**** DATA FOR PROCESSING
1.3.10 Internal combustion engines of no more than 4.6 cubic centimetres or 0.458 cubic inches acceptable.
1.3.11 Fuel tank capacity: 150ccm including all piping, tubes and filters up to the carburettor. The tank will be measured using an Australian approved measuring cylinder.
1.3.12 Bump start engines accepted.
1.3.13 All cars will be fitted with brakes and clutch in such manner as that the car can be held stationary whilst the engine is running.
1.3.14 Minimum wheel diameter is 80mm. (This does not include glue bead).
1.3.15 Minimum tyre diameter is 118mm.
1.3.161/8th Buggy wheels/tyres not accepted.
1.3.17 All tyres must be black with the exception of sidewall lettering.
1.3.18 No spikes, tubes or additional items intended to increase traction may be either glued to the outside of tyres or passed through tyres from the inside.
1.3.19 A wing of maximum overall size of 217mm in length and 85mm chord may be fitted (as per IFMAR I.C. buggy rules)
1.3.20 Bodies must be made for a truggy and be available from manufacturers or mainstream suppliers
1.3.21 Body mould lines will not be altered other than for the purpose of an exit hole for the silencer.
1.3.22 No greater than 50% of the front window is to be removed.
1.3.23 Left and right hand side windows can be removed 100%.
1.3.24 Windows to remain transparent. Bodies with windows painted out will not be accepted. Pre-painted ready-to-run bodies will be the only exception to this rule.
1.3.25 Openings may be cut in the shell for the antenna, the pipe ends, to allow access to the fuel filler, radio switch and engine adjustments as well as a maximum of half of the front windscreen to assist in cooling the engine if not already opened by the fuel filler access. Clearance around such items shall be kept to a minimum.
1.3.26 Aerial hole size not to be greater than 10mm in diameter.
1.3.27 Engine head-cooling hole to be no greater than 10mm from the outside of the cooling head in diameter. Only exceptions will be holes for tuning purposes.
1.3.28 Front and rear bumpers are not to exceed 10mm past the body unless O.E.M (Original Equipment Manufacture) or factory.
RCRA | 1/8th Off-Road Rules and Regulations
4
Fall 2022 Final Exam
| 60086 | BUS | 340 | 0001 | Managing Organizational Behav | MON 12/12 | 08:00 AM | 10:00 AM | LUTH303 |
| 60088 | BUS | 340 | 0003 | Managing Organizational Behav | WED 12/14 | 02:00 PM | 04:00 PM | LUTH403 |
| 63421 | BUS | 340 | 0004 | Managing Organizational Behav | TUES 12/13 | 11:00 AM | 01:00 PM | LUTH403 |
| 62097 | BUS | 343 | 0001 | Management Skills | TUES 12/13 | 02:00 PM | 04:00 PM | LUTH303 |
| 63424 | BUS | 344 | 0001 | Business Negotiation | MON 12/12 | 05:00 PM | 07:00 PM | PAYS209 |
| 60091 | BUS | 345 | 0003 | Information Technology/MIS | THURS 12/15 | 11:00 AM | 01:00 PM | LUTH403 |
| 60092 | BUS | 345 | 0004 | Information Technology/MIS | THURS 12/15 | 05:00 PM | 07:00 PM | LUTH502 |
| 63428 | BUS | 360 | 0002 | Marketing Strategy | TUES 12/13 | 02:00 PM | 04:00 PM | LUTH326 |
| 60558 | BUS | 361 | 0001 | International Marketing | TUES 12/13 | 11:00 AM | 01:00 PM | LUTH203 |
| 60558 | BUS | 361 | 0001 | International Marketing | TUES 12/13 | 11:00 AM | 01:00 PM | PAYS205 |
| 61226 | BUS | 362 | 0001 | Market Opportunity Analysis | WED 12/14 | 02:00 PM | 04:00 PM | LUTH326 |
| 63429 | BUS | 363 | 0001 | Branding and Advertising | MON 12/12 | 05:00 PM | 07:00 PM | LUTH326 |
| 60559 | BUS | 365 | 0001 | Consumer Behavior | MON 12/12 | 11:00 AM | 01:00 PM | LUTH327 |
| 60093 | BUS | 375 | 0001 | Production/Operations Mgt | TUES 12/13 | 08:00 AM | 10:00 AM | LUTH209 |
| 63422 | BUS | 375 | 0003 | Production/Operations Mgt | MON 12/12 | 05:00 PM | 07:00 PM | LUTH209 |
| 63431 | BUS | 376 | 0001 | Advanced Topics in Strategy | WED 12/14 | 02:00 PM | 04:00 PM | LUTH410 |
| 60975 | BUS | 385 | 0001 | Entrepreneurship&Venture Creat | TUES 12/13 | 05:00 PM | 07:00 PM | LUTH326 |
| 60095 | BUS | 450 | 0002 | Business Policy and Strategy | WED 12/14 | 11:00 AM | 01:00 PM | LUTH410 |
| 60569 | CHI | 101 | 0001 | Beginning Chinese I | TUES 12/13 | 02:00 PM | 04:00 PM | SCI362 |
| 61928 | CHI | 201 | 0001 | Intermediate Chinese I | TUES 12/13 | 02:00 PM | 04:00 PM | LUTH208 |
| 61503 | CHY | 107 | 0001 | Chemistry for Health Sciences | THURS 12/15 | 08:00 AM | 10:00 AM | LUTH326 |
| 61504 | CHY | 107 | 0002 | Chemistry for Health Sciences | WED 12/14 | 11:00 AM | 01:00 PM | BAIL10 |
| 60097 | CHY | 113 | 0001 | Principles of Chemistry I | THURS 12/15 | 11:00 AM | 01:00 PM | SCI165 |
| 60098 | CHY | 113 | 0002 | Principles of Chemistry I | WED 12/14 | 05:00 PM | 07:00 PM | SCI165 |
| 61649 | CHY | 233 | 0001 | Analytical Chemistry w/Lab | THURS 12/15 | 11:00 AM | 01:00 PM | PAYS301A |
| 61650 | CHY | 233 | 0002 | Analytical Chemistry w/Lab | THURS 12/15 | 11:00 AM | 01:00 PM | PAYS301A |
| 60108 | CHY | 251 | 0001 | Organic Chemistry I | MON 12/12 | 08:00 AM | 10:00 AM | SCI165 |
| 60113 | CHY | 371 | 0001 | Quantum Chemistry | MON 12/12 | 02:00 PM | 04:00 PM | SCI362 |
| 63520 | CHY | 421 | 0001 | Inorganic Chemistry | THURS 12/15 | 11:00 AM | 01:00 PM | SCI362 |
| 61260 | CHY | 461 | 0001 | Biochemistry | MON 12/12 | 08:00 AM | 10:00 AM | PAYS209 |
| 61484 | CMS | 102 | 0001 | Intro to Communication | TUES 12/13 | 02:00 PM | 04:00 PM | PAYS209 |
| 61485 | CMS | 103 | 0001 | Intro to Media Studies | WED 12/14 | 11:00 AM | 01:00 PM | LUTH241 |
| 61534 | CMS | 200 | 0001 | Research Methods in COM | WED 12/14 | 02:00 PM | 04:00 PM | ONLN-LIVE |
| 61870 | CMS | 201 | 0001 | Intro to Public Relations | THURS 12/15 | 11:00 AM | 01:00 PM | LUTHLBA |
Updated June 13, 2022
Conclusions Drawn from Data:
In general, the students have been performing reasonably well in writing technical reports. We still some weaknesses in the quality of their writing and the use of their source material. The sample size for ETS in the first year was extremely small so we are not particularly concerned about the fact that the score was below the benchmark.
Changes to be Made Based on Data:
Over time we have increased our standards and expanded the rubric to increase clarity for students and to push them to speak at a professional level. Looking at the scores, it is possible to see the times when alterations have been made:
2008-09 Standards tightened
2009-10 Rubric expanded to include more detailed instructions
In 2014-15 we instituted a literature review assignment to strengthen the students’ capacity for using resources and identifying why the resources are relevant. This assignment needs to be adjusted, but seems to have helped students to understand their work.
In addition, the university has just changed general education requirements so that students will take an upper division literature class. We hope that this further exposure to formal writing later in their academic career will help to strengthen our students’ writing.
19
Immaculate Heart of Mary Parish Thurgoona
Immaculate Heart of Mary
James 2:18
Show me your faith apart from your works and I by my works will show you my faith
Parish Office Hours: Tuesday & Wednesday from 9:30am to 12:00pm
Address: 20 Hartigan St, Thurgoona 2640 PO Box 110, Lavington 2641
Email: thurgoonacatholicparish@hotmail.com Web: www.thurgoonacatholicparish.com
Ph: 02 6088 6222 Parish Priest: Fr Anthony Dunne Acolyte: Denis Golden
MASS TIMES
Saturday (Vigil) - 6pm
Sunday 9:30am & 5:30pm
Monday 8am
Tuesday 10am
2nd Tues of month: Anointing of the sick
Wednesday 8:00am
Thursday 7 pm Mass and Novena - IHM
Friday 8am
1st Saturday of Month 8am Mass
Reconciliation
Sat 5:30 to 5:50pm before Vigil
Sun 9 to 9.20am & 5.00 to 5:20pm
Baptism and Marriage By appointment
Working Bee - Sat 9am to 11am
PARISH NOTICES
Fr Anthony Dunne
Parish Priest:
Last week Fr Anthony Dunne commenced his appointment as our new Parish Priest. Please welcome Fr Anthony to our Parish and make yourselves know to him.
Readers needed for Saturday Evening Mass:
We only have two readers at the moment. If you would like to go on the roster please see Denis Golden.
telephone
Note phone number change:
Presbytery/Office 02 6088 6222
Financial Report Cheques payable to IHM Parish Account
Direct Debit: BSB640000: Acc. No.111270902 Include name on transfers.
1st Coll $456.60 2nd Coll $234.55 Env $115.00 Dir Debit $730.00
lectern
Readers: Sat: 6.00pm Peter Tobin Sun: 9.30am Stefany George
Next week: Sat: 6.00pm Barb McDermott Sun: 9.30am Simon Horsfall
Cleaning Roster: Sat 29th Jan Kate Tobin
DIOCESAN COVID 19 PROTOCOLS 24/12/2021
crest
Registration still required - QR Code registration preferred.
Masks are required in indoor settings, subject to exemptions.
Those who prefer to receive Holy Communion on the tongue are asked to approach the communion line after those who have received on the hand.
********
Return each line of the data where the word "Mary" appears.

**TASK OUTPUT**
Immaculate Heart of Mary Parish Thurgoona
Immaculate Heart of Mary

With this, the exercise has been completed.